More interesting to me in the near term -- probably because it's closer to launching -- is the news of Google Social Search, the search engine's play to integrate its users accounts, contacts and profile information,
I already noted that the move puts the biggest dog in the social search engine race. Now we have to wonder what this means for the smaller dogs, some of whom have been running with this idea for several years (hello, Eurekster).
So, two schools of thought here.
First, and what I hope happens, is that Google's entrance buoys the crowded market, lifting up the long tail of dozens of social search engines, from the fresh Aardvark to more established players Mahalo, ChaCha, Scour, Wink, etc.

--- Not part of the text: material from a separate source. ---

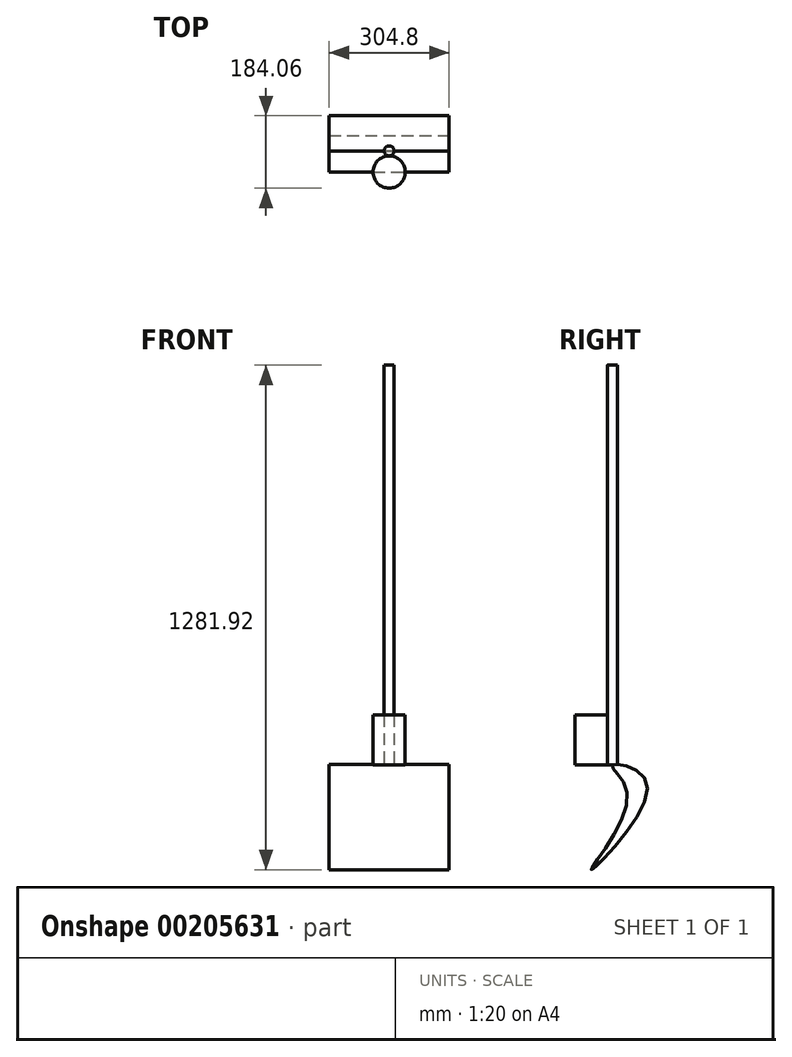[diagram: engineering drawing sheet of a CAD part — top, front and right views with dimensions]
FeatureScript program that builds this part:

Alternatively, Google's entrance in social search could banish these startups to the hinterlands of obsolescence. By virtue of its large user base, Google could easily become the Facebook of social search, with millions of people opting in to use the service.
Millions of Google users already have a Google Account, Google Profile with contacts through Gmail. Many of these people have accounts on Twitter, FriendFeed, etc. Google made the entry barrier so low -- just click to opt in -- that it's not hard to imagine the service taking off.
I would not go so far as to say millions of people would leave Mahalo or their other social search networks for Google (though I wouldn't be surprised), but I would say this could preempt users from joining those other services.
That would incinerate the long tail. Just spitballing here. What do you think?